2. Overseeing funds from both supervision and fraud detection perspectives.
3. Providing compensation for the health damage suffered by individuals insured.
4. Facilitating collaboration between service providers and patients by supervising and financing IT development.
• Duties toward insured people can mostly be designed as automated IT workflows.
• Any interaction with service providers, including IT developments, should be implemented and executed through contract agreements. This contrasts with current practices, where insurance specialists conduct workshops and intervene directly in areas best handled by service providers, who are the true experts (see introduction for more details).
• The key foundation of IMPACT concept is modern analytics, which enables constant monitoring of detailed clinical data (not just medical claims, as is common today).
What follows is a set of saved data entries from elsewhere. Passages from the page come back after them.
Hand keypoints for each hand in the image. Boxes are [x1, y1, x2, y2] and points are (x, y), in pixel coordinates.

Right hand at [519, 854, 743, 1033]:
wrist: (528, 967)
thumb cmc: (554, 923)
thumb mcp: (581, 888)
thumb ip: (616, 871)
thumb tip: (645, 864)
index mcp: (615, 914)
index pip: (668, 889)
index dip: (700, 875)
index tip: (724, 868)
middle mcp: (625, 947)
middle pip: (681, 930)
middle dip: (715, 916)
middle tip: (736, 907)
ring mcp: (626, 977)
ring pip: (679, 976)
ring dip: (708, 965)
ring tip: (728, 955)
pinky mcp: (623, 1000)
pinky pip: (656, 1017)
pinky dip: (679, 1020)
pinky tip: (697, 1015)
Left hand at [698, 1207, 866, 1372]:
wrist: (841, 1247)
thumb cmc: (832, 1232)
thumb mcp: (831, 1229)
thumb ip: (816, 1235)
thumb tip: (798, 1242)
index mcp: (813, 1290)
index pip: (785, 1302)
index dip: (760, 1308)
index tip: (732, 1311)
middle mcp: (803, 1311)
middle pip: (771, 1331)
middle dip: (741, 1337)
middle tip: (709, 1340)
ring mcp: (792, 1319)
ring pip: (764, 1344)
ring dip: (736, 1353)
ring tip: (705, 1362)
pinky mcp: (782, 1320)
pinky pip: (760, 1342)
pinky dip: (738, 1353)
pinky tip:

This advanced approach allows the development of highly tailored reimbursement models, built on comprehensive and multilayered input. Modern analytics makes this level of precision and adaptability feasible, forming the backbone of this entire approach. (Figure 2B). (A more detailed description of reimbursement models will be published soon.)
• Reimbursement models are closely tied to fund supervision. Modern fund supervision, particularly in detecting waste and fraud, relies entirely on data science. This means shifting from today’s service-by-service code controls to contract-based oversight driven by advanced analytics, offering a transformative approach to surveillance.
• In addition to reimbursement details, the contract should also consider the outcomes of supervision. For example, service providers who ensure quality should be prioritized over fraudulent partners.
• Optimized internal operations. Health insurance services should focus on answering their core responsibilities, aligning internal workflows to be synchronized and goal oriented. This prevents duplication, unclear responsibilities, inefficiencies, and ultimately reduces staff burnout.
• Innovation and research support. Supporting modern clinical practices and research development, preferably from outside the contracted healthcare service providers, to avoid conflicts of interest. This includes expert opinions and scientific input in various formats (e.g., collaboration with research institutions, hiring researchers, participation in international commissions).
IMPACT is an approach that incorporates modern data analytics and AI developments to bring tools for managing medical data in surveillance and reimbursement. It also facilitates the flexible and timely application of the best available knowledge from modern medical science, population health needs, and health policy strategies. Specifically:
• It helps maximize health outcomes from limited resources like money, time, and healthcare professionals.
• It promotes the well-being and confidence of everyone in the complex healthcare system by encouraging collaboration and a sense of importance.
• It values and supports the essential roles required for successful healthcare management. By clarifying responsibilities, it fosters personal and professional growth, minimizes confusion and overwhelm, enhances respect, and encourages healthcare professionals to remain in the workforce.
• It encourages the adoption of scientific and technological innovations while phasing out outdated practices.
• It allows healthcare and insurance managers to operate with fewer specialists, improving quality while reducing overall complexity. • It elevates surveillance, waste reduction, and fraud detection using AI modeling and automated approaches.
• It motivates healthcare providers to adopt the most effective treatment and logistical methods, helping to eliminate unnecessary costs.
• It focuses health insurance efforts on clinical areas that yield the greatest benefits for population health.
• And last. Traditionally, the health insurance fund has been viewed as a financial institution, with annual reports presented primarily as financial statements listing accounts and balances. However, the implementation of the IMPACT model also means that health insurance reports will evolve to integrate financial expenditures with the corresponding health outcomes achieved. Which is no less of importance!